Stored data
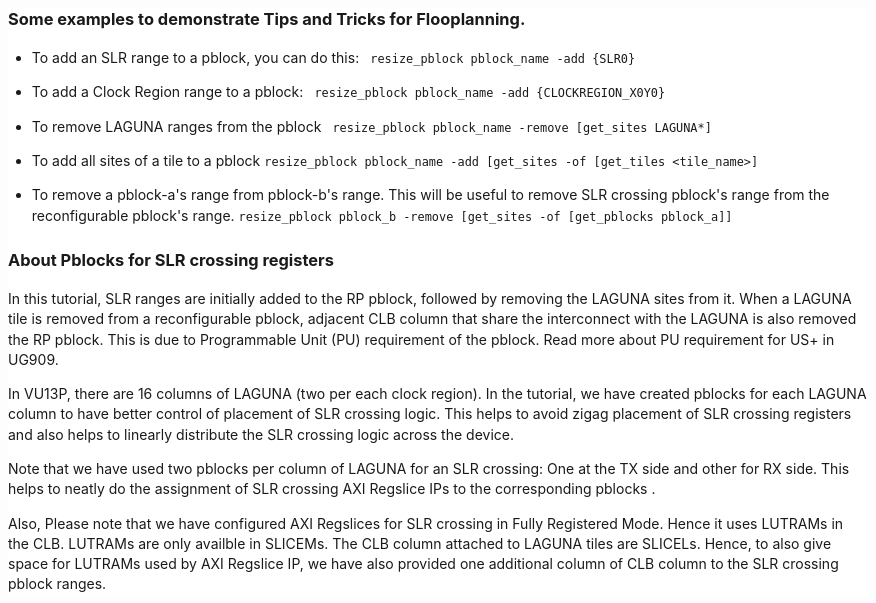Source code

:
 ```
```

### Some examples to demonstrate Tips and Tricks for Flooplanning.

- To add an SLR range to a pblock, you can do this:
` resize_pblock pblock_name -add {SLR0}`

- To add a Clock Region range to a pblock: 
` resize_pblock pblock_name -add {CLOCKREGION_X0Y0}`

- To remove LAGUNA ranges from the pblock
` resize_pblock pblock_name -remove [get_sites LAGUNA*]`

- To add all sites of a tile to a pblock
`resize_pblock pblock_name -add [get_sites -of [get_tiles <tile_name>]`

- To remove a pblock-a's range from pblock-b's range. This will be useful to remove SLR crossing pblock's range from the reconfigurable pblock's range. 
`resize_pblock pblock_b -remove [get_sites -of [get_pblocks pblock_a]]`

### About Pblocks for SLR crossing registers

In this tutorial, SLR ranges are initially added to the RP pblock, followed by removing the LAGUNA sites from  it.  When a LAGUNA tile is removed from a reconfigurable pblock, adjacent CLB column that share the interconnect with the LAGUNA is also removed the RP pblock. This is due to Programmable Unit (PU) requirement of the pblock. Read more about PU requirement for US+ in UG909.

In VU13P, there are 16 columns of LAGUNA (two per each clock region). In the tutorial, we have created pblocks for each LAGUNA column to have better control of placement of SLR crossing logic. This helps to avoid zigag placement of SLR crossing registers and also helps to linearly distribute the SLR crossing logic across the device. 

Note that we have used two pblocks per column of LAGUNA for an SLR crossing: One at the TX side and other for RX side. This helps to neatly do the assignment of SLR crossing AXI Regslice IPs to the corresponding pblocks . 

Also, Please note that we have configured AXI Regslices for SLR crossing in Fully Registered Mode. Hence it uses LUTRAMs in the CLB. LUTRAMs are only availble in SLICEMs. The CLB column attached to LAGUNA tiles are SLICELs. Hence, to also give space for LUTRAMs used by AXI Regslice IP, we have also provided one additional column of CLB column to the SLR crossing pblock ranges. 

<p align="center">
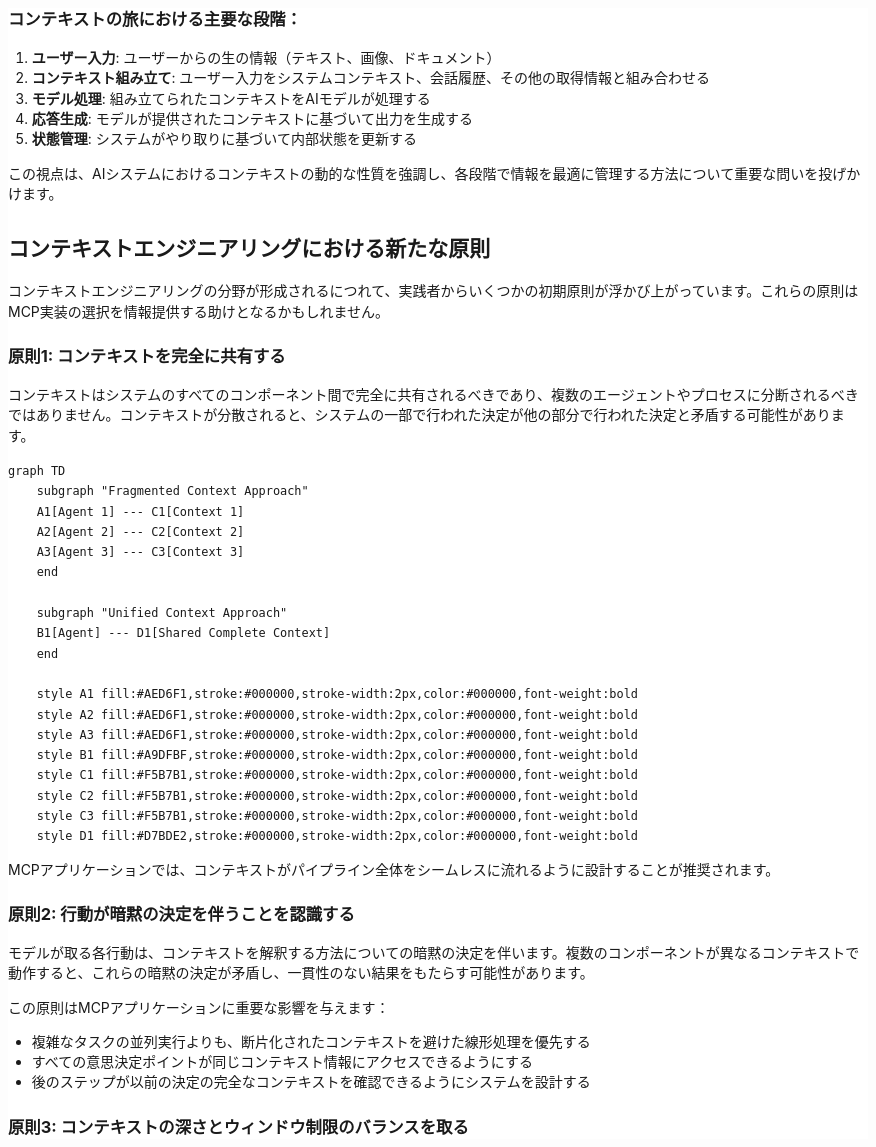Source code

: ### コンテキストの旅における主要な段階：

1. **ユーザー入力**: ユーザーからの生の情報（テキスト、画像、ドキュメント）
2. **コンテキスト組み立て**: ユーザー入力をシステムコンテキスト、会話履歴、その他の取得情報と組み合わせる
3. **モデル処理**: 組み立てられたコンテキストをAIモデルが処理する
4. **応答生成**: モデルが提供されたコンテキストに基づいて出力を生成する
5. **状態管理**: システムがやり取りに基づいて内部状態を更新する

この視点は、AIシステムにおけるコンテキストの動的な性質を強調し、各段階で情報を最適に管理する方法について重要な問いを投げかけます。

## コンテキストエンジニアリングにおける新たな原則

コンテキストエンジニアリングの分野が形成されるにつれて、実践者からいくつかの初期原則が浮かび上がっています。これらの原則はMCP実装の選択を情報提供する助けとなるかもしれません。

### 原則1: コンテキストを完全に共有する

コンテキストはシステムのすべてのコンポーネント間で完全に共有されるべきであり、複数のエージェントやプロセスに分断されるべきではありません。コンテキストが分散されると、システムの一部で行われた決定が他の部分で行われた決定と矛盾する可能性があります。

```mermaid
graph TD
    subgraph "Fragmented Context Approach"
    A1[Agent 1] --- C1[Context 1]
    A2[Agent 2] --- C2[Context 2]
    A3[Agent 3] --- C3[Context 3]
    end
    
    subgraph "Unified Context Approach"
    B1[Agent] --- D1[Shared Complete Context]
    end
    
    style A1 fill:#AED6F1,stroke:#000000,stroke-width:2px,color:#000000,font-weight:bold
    style A2 fill:#AED6F1,stroke:#000000,stroke-width:2px,color:#000000,font-weight:bold
    style A3 fill:#AED6F1,stroke:#000000,stroke-width:2px,color:#000000,font-weight:bold
    style B1 fill:#A9DFBF,stroke:#000000,stroke-width:2px,color:#000000,font-weight:bold
    style C1 fill:#F5B7B1,stroke:#000000,stroke-width:2px,color:#000000,font-weight:bold
    style C2 fill:#F5B7B1,stroke:#000000,stroke-width:2px,color:#000000,font-weight:bold
    style C3 fill:#F5B7B1,stroke:#000000,stroke-width:2px,color:#000000,font-weight:bold
    style D1 fill:#D7BDE2,stroke:#000000,stroke-width:2px,color:#000000,font-weight:bold
```

MCPアプリケーションでは、コンテキストがパイプライン全体をシームレスに流れるように設計することが推奨されます。

### 原則2: 行動が暗黙の決定を伴うことを認識する

モデルが取る各行動は、コンテキストを解釈する方法についての暗黙の決定を伴います。複数のコンポーネントが異なるコンテキストで動作すると、これらの暗黙の決定が矛盾し、一貫性のない結果をもたらす可能性があります。

この原則はMCPアプリケーションに重要な影響を与えます：
- 複雑なタスクの並列実行よりも、断片化されたコンテキストを避けた線形処理を優先する
- すべての意思決定ポイントが同じコンテキスト情報にアクセスできるようにする
- 後のステップが以前の決定の完全なコンテキストを確認できるようにシステムを設計する

### 原則3: コンテキストの深さとウィンドウ制限のバランスを取る
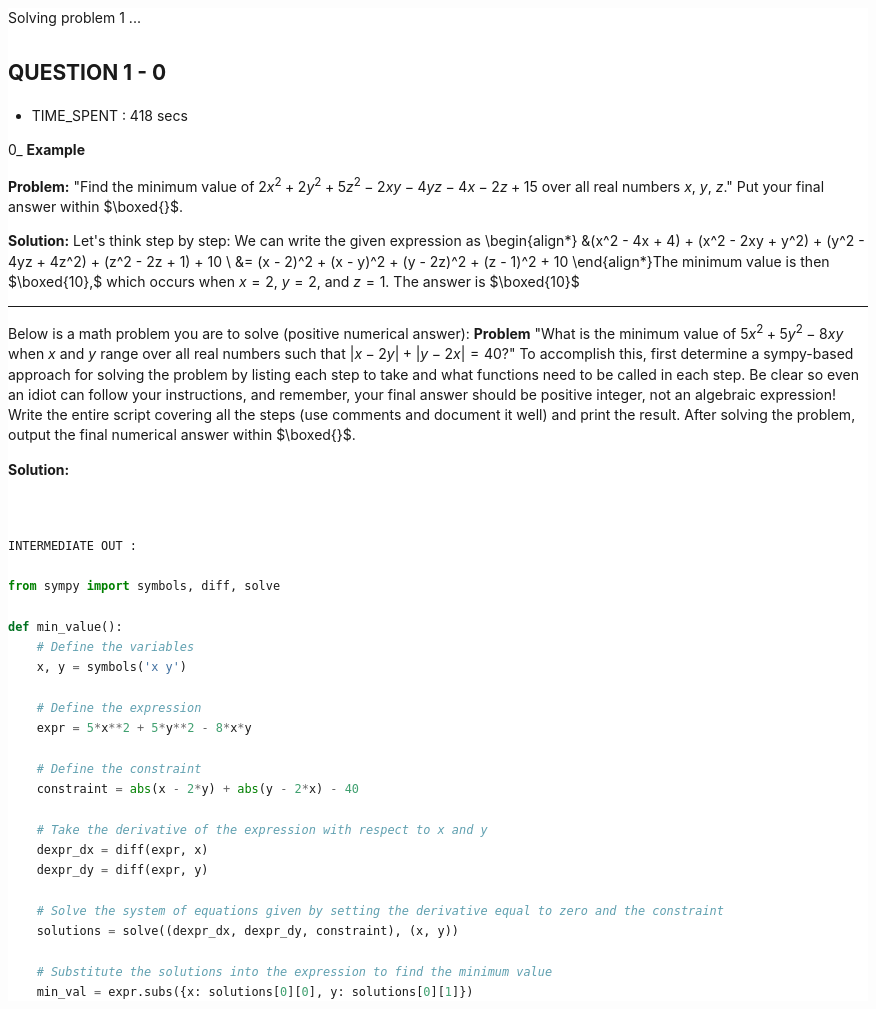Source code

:Solving problem 1 ...



## QUESTION 1 - 0 
- TIME_SPENT : 418 secs

0_
**Example**

**Problem:** 
"Find the minimum value of $2x^2 + 2y^2 + 5z^2 - 2xy - 4yz - 4x - 2z + 15$ over all real numbers $x,$ $y,$ $z.$"
Put your final answer within $\boxed{}$.

**Solution:** 
Let's think step by step:
We can write the given expression as
\begin{align*}
&(x^2 - 4x + 4) + (x^2 - 2xy + y^2) + (y^2 - 4yz + 4z^2) + (z^2 - 2z + 1) + 10 \\
&= (x - 2)^2 + (x - y)^2 + (y - 2z)^2 + (z - 1)^2 + 10
\end{align*}The minimum value is then $\boxed{10},$ which occurs when $x = 2,$ $y = 2,$ and $z = 1.$ The answer is $\boxed{10}$


---

Below is a math problem you are to solve (positive numerical answer):
**Problem**
"What is the minimum value of $5x^2+5y^2-8xy$ when $x$ and $y$ range over all real numbers such that $|x-2y| + |y-2x| = 40$?"
To accomplish this, first determine a sympy-based approach for solving the problem by listing each step to take and what functions need to be called in each step. Be clear so even an idiot can follow your instructions, and remember, your final answer should be positive integer, not an algebraic expression!
Write the entire script covering all the steps (use comments and document it well) and print the result. After solving the problem, output the final numerical answer within $\boxed{}$.

**Solution:** 


```python


INTERMEDIATE OUT :

from sympy import symbols, diff, solve

def min_value():
    # Define the variables
    x, y = symbols('x y')

    # Define the expression
    expr = 5*x**2 + 5*y**2 - 8*x*y

    # Define the constraint
    constraint = abs(x - 2*y) + abs(y - 2*x) - 40

    # Take the derivative of the expression with respect to x and y
    dexpr_dx = diff(expr, x)
    dexpr_dy = diff(expr, y)

    # Solve the system of equations given by setting the derivative equal to zero and the constraint
    solutions = solve((dexpr_dx, dexpr_dy, constraint), (x, y))

    # Substitute the solutions into the expression to find the minimum value
    min_val = expr.subs({x: solutions[0][0], y: solutions[0][1]})
```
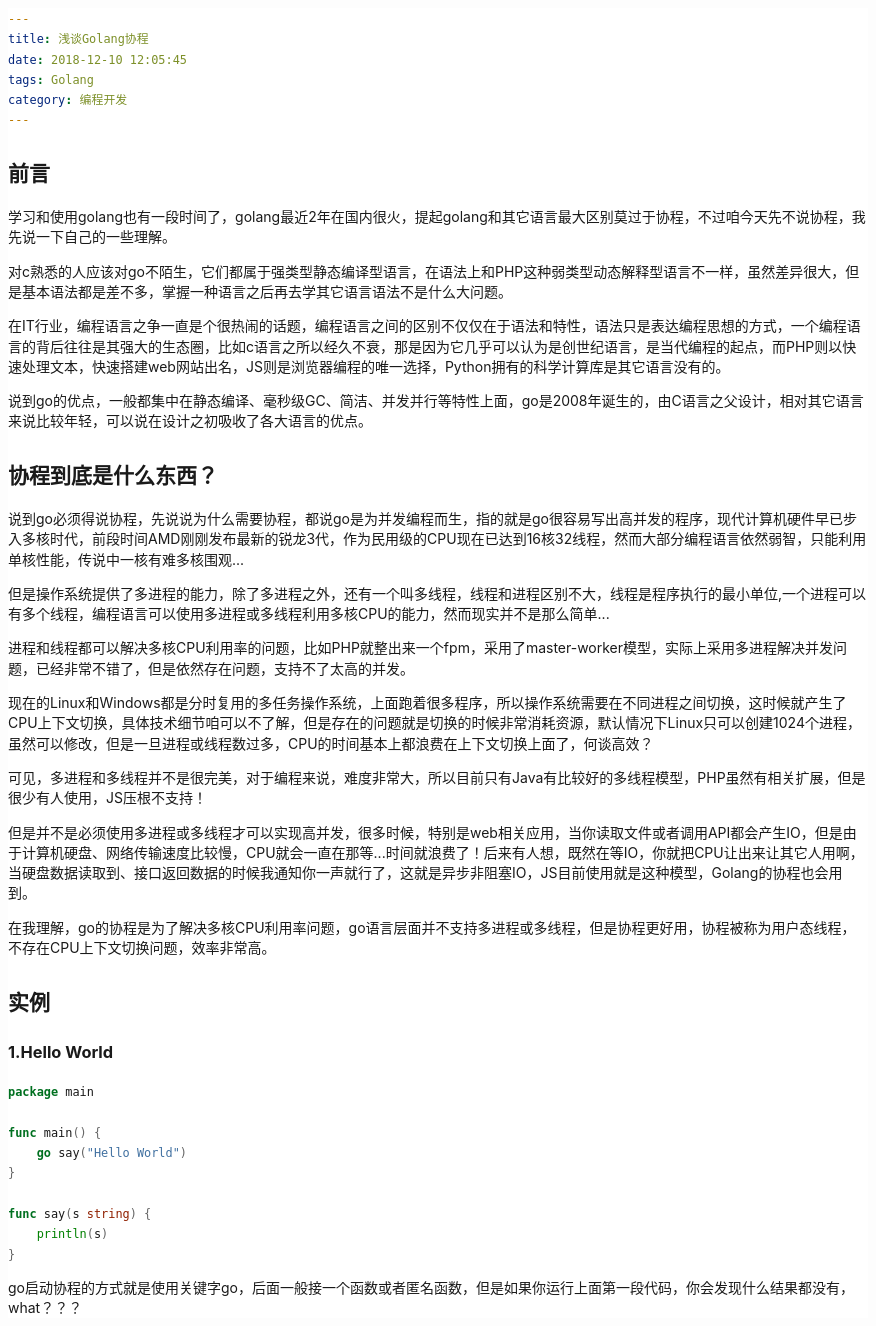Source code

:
 ```yaml
---
title: 浅谈Golang协程
date: 2018-12-10 12:05:45
tags: Golang
category: 编程开发
---
```


## 前言
学习和使用golang也有一段时间了，golang最近2年在国内很火，提起golang和其它语言最大区别莫过于协程，不过咱今天先不说协程，我先说一下自己的一些理解。

对c熟悉的人应该对go不陌生，它们都属于强类型静态编译型语言，在语法上和PHP这种弱类型动态解释型语言不一样，虽然差异很大，但是基本语法都是差不多，掌握一种语言之后再去学其它语言语法不是什么大问题。

在IT行业，编程语言之争一直是个很热闹的话题，编程语言之间的区别不仅仅在于语法和特性，语法只是表达编程思想的方式，一个编程语言的背后往往是其强大的生态圈，比如c语言之所以经久不衰，那是因为它几乎可以认为是创世纪语言，是当代编程的起点，而PHP则以快速处理文本，快速搭建web网站出名，JS则是浏览器编程的唯一选择，Python拥有的科学计算库是其它语言没有的。

说到go的优点，一般都集中在静态编译、毫秒级GC、简洁、并发并行等特性上面，go是2008年诞生的，由C语言之父设计，相对其它语言来说比较年轻，可以说在设计之初吸收了各大语言的优点。



## 协程到底是什么东西？
说到go必须得说协程，先说说为什么需要协程，都说go是为并发编程而生，指的就是go很容易写出高并发的程序，现代计算机硬件早已步入多核时代，前段时间AMD刚刚发布最新的锐龙3代，作为民用级的CPU现在已达到16核32线程，然而大部分编程语言依然弱智，只能利用单核性能，传说中一核有难多核围观...

但是操作系统提供了多进程的能力，除了多进程之外，还有一个叫多线程，线程和进程区别不大，线程是程序执行的最小单位,一个进程可以有多个线程，编程语言可以使用多进程或多线程利用多核CPU的能力，然而现实并不是那么简单...

进程和线程都可以解决多核CPU利用率的问题，比如PHP就整出来一个fpm，采用了master-worker模型，实际上采用多进程解决并发问题，已经非常不错了，但是依然存在问题，支持不了太高的并发。

现在的Linux和Windows都是分时复用的多任务操作系统，上面跑着很多程序，所以操作系统需要在不同进程之间切换，这时候就产生了CPU上下文切换，具体技术细节咱可以不了解，但是存在的问题就是切换的时候非常消耗资源，默认情况下Linux只可以创建1024个进程，虽然可以修改，但是一旦进程或线程数过多，CPU的时间基本上都浪费在上下文切换上面了，何谈高效？

可见，多进程和多线程并不是很完美，对于编程来说，难度非常大，所以目前只有Java有比较好的多线程模型，PHP虽然有相关扩展，但是很少有人使用，JS压根不支持！

但是并不是必须使用多进程或多线程才可以实现高并发，很多时候，特别是web相关应用，当你读取文件或者调用API都会产生IO，但是由于计算机硬盘、网络传输速度比较慢，CPU就会一直在那等...时间就浪费了！后来有人想，既然在等IO，你就把CPU让出来让其它人用啊，当硬盘数据读取到、接口返回数据的时候我通知你一声就行了，这就是异步非阻塞IO，JS目前使用就是这种模型，Golang的协程也会用到。

在我理解，go的协程是为了解决多核CPU利用率问题，go语言层面并不支持多进程或多线程，但是协程更好用，协程被称为用户态线程，不存在CPU上下文切换问题，效率非常高。

## 实例

### 1.Hello World
```go
package main

func main() {
    go say("Hello World")
}

func say(s string) {
    println(s)
}
```
go启动协程的方式就是使用关键字go，后面一般接一个函数或者匿名函数，但是如果你运行上面第一段代码，你会发现什么结果都没有，what？？？
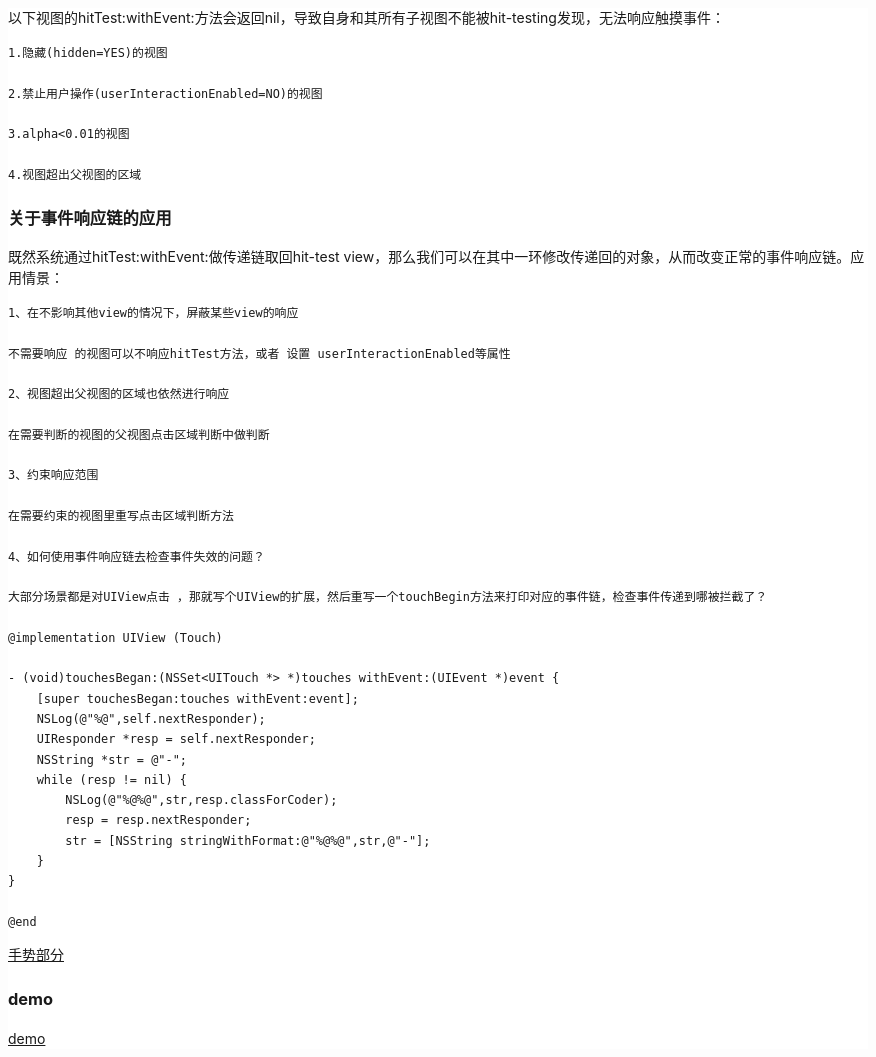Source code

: 以下视图的hitTest:withEvent:方法会返回nil，导致自身和其所有子视图不能被hit-testing发现，无法响应触摸事件：

```
1.隐藏(hidden=YES)的视图

2.禁止用户操作(userInteractionEnabled=NO)的视图

3.alpha<0.01的视图

4.视图超出父视图的区域

```



### 关于事件响应链的应用

既然系统通过hitTest:withEvent:做传递链取回hit-test view，那么我们可以在其中一环修改传递回的对象，从而改变正常的事件响应链。应用情景：

```
1、在不影响其他view的情况下，屏蔽某些view的响应

不需要响应 的视图可以不响应hitTest方法，或者 设置 userInteractionEnabled等属性

2、视图超出父视图的区域也依然进行响应

在需要判断的视图的父视图点击区域判断中做判断

3、约束响应范围

在需要约束的视图里重写点击区域判断方法

4、如何使用事件响应链去检查事件失效的问题？

大部分场景都是对UIView点击 ，那就写个UIView的扩展，然后重写一个touchBegin方法来打印对应的事件链，检查事件传递到哪被拦截了？

@implementation UIView (Touch)

- (void)touchesBegan:(NSSet<UITouch *> *)touches withEvent:(UIEvent *)event {
    [super touchesBegan:touches withEvent:event];
    NSLog(@"%@",self.nextResponder);
    UIResponder *resp = self.nextResponder;
    NSString *str = @"-";
    while (resp != nil) {
        NSLog(@"%@%@",str,resp.classForCoder);
        resp = resp.nextResponder;
        str = [NSString stringWithFormat:@"%@%@",str,@"-"];
    }
}

@end
```



[手势部分](https://xilankong.github.io/ios开发基础/2016/08/22/手势识别使用说明书.html)



### demo
[demo](https://github.com/xilankong/EventRespChainDemo)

- WHAT YOU SHOULD DO
Tell me how many lines in the entries contain the string "used", and give nothing besides that number.

- OUTPUT FOR THIS EXERCISE
2